Who Has the Higher Pain Tolerance – Women or Men?
Consider the Biological and Psychological Factors
There are a number of factors that contribute to an individual’s tolerance to pain. Most of the factors are either biological or psychological. Biological is the physical pain, i.e., the pricking of skin and psychological is the brain’s perception of the pain.
“Pain is both a biochemical and neurological transmission of an unpleasant sensation and an emotional experience,” says Doris Cope, MD, an anesthesiologist who leads the Pain Medicine Program at the University of Pittsburgh Medical Center. “Chronic pain actually changes the way the spinal cord, nerves, and brain process unpleasant stimuli causing hypersensitization, but the brain and emotions can moderate or intensify the pain.” Past experiences and trauma, Cope says, influence a person’s sensitivity to pain.
According to the American Pain Foundation, 76 million people report having pain lasting more than 24 hours. Persistent pain was reported by:
- 30% of adults aged 45 to 64
- 25% of adults aged 20 to 44
- 21% of adults aged 65 and older
A 2012 study of more than 70,000 patients indicates that women report more intense physical pain than men.
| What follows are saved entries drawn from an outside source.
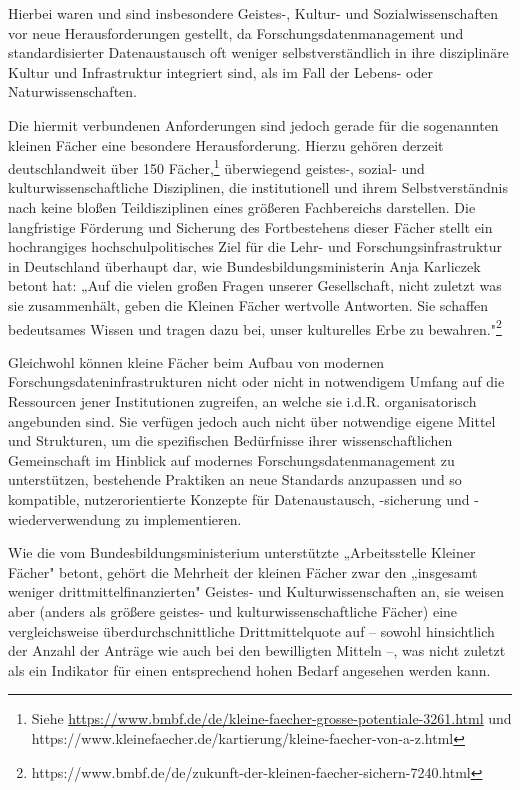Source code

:Hierbei waren und sind insbesondere Geistes-, Kultur- und
Sozialwissenschaften vor neue Herausforderungen gestellt, da
Forschungsdatenmanagement und standardisierter Datenaustausch oft
weniger selbstverständlich in ihre disziplinäre Kultur und Infrastruktur
integriert sind, als im Fall der Lebens- oder Naturwissenschaften.

Die hiermit verbundenen Anforderungen sind jedoch gerade für die
sogenannten kleinen Fächer eine besondere Herausforderung. Hierzu
gehören derzeit deutschlandweit über 150 Fächer,\footnote{Siehe
  \url{https://www.bmbf.de/de/kleine-faecher-grosse-potentiale-3261.html}
  und
  https://www.kleinefaecher.de/kartierung/kleine-faecher-von-a-z.html}
überwiegend geistes-, sozial- und kulturwissenschaftliche Disziplinen,
die institutionell und ihrem Selbstverständnis nach keine bloßen
Teildisziplinen eines größeren Fachbereichs darstellen. Die langfristige
Förderung und Sicherung des Fortbestehens dieser Fächer stellt ein
hochrangiges hochschulpolitisches Ziel für die Lehr- und
Forschungsinfrastruktur in Deutschland überhaupt dar, wie
Bundesbildungsministerin Anja Karliczek betont hat: „Auf die vielen
großen Fragen unserer Gesellschaft, nicht zuletzt was sie zusammenhält,
geben die Kleinen Fächer wertvolle Antworten. Sie schaffen bedeutsames
Wissen und tragen dazu bei, unser kulturelles Erbe zu
bewahren."\footnote{https://www.bmbf.de/de/zukunft-der-kleinen-faecher-sichern-7240.html}

Gleichwohl können kleine Fächer beim Aufbau von modernen
Forschungsdateninfrastrukturen nicht oder nicht in notwendigem Umfang
auf die Ressourcen jener Institutionen zugreifen, an welche sie i.d.R.
organisatorisch angebunden sind. Sie verfügen jedoch auch nicht über
notwendige eigene Mittel und Strukturen, um die spezifischen Bedürfnisse
ihrer wissenschaftlichen Gemeinschaft im Hinblick auf modernes
Forschungsdatenmanagement zu unterstützen, bestehende Praktiken an neue
Standards anzupassen und so kompatible, nutzerorientierte Konzepte für
Datenaustausch, -sicherung und -wiederverwendung zu implementieren.

Wie die vom Bundesbildungsministerium unterstützte „Arbeitsstelle
Kleiner Fächer" betont, gehört die Mehrheit der kleinen Fächer zwar den
„insgesamt weniger drittmittelfinanzierten" Geistes- und
Kulturwissenschaften an, sie weisen aber (anders als größere geistes-
und kulturwissenschaftliche Fächer) eine vergleichsweise
überdurchschnittliche Drittmittelquote auf -- sowohl hinsichtlich der
Anzahl der Anträge wie auch bei den bewilligten Mitteln --, was nicht
zuletzt als ein Indikator für einen entsprechend hohen Bedarf angesehen
werden kann.

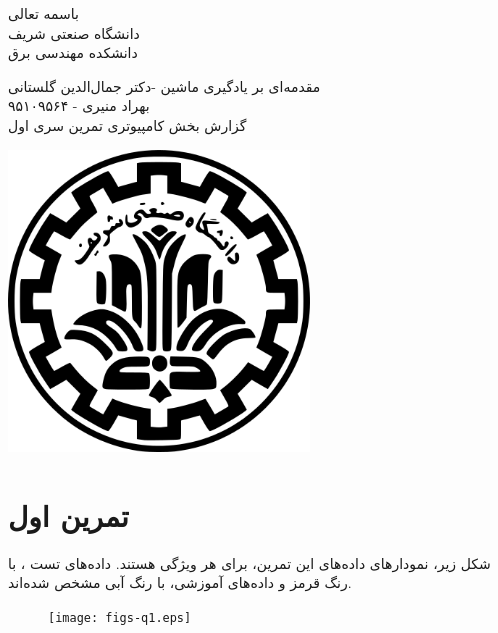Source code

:\documentclass[a4paper]{article}
\begin{document}
\begin{minipage}{0.6\textwidth}

\begin{center}
	\begin{bf}
	باسمه تعالی\\
	\vspace{0.25cm}
	دانشگاه صنعتی شریف\\
	\vspace{0.25cm}
	دانشکده مهندسی برق\\
	\vspace{0.5cm}

\large
مقدمه‌ای بر یادگیری ماشین -دکتر جمال‌الدین گلستانی\\
\vspace{0.3cm}
\normalsize
بهراد منیری - ۹۵۱۰۹۵۶۴\\
\Large
\vspace{0.3cm}
گزارش بخش کامپیوتری تمرین سری اول\\
\vspace{0.4cm}
\end{bf}
\end{center}
\normalsize
\end{minipage} \hfill
\begin{minipage}{0.35\textwidth}

\begin{flushleft}
\includegraphics[width=0.6\textwidth]{Shariflogo.png}\\ \large
\end{flushleft}

\end{minipage}
\section{تمرین اول}
شکل زیر، نمودار‌های 
داده‌های این تمرین، برای هر ویژگی هستند. داده‌های تست ، با رنگ قرمز و داده‌های آموزشی، با رنگ آبی مشخص شده‌اند.
\begin{figure}[h]
	\centering
	\texttt{[image: figs-q1.eps]}
\end{figure}
\end{document}

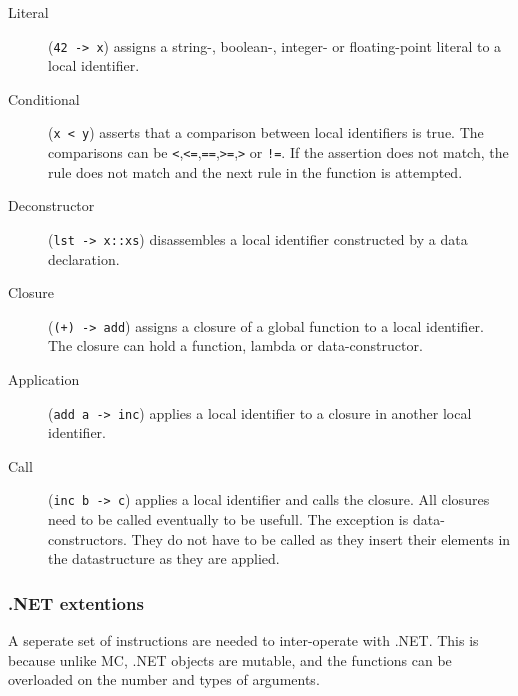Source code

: \begin{description}
\item[Literal] (\verb|42 -> x|) assigns a string-, boolean-, integer- or floating-point literal to a local identifier.
\item[Conditional] (\verb|x < y|) asserts that a comparison between local identifiers is true.
    The comparisons can be \verb|<|,\verb|<=|,\verb|==|,\verb|>=|,\verb|>| or \verb|!=|.
    If the assertion does not match, the rule does not match and the next rule in the function is attempted.
\item[Deconstructor] (\verb|lst -> x::xs|) disassembles a local identifier constructed by a data declaration.
\item[Closure] (\verb|(+) -> add|) assigns a closure of a global function to a local identifier.
    The closure can hold a function, lambda or data-constructor.
\item[Application] (\verb|add a -> inc|) applies a local identifier to a closure in another local identifier.
\item[Call] (\verb|inc b -> c|) applies a local identifier and calls the closure.
    All closures need to be called eventually to be usefull.
    The exception is data-constructors. 
    They do not have to be called as they insert their elements in the datastructure as they are applied.
\end{description}

\subsubsection{.NET extentions}
A seperate set of instructions are needed to inter-operate with .NET.
This is because unlike MC, .NET objects are mutable, and the functions can be overloaded on the number and types of arguments.

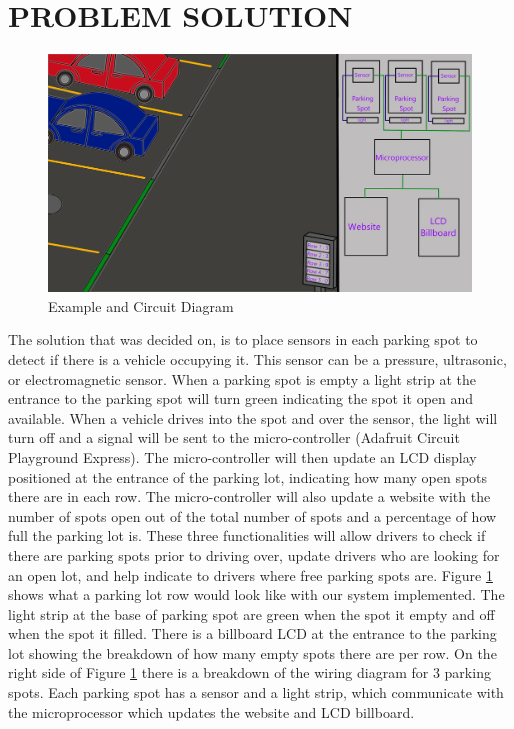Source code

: \documentclass[12pt]{article}
\begin{document}
\section{PROBLEM SOLUTION}
\begin{figure}[!h]
	\centering
	\includegraphics[width=6in]{parkingDiagram.jpg}
	\caption{Example and Circuit Diagram}
	\label{fig:cpx}
\end{figure}
The solution that was decided on, is to place sensors in each parking spot to detect if there is a vehicle occupying it. This sensor can be a pressure, ultrasonic, or electromagnetic sensor. When a parking spot is empty a light strip at the entrance to the parking spot will turn green indicating the spot it open and available. When a vehicle drives into the spot and over the sensor, the light will turn off and a signal will be sent to the micro-controller (Adafruit Circuit Playground Express). The micro-controller will then update an LCD display positioned at the entrance of the parking lot, indicating how many open spots there are in each row. The micro-controller will also update a website with the number of spots open out of the total number of spots and a percentage of how full the parking lot is. These three functionalities will allow drivers to check if there are parking spots prior to driving over, update drivers who are looking for an open lot, and help indicate to drivers where free parking spots are. Figure \ref{fig:cpx} shows what a parking lot row would look like with our system implemented. The light strip at the base of parking spot are green when the spot it empty and off when the spot it filled. There is a billboard LCD at the entrance to the parking lot showing the breakdown of how many empty spots there are per row. On the right side of Figure \ref{fig:cpx} there is a breakdown of the wiring diagram for 3 parking spots. Each parking spot has a sensor and a light strip, which communicate with the microprocessor which updates the website and LCD billboard. 
\end{document}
As part of the study, for more than 250 similar diseases, women reported higher pain levels on a 1-to-10 scale than did men, with the reported difference approaching a full point for most ailments.
Researchers say it’s not clear whether women actually feel more pain than men. They only can conclude that women report feeling more pain. Women’s ability to tolerate more pain than men remains up for scientific debate.
According to Martin Grabois, MD, professor and chair of the department of physical medicine and rehabilitation at Baylor College of Medicine in Houston, pain tolerance is influenced by people’s emotions, bodies, and lifestyles.
Here are several factors that can affect pain tolerance:
- Depression and anxiety can make a person more sensitive to pain.
- Athletes can withstand more pain than people who don’t exercise.
- People who smoke or are obese report more pain.
The most common type of chronic pain in the U.S. is back pain; the most common acute pain being musculoskeletal pain from sports injuries, says Grabois.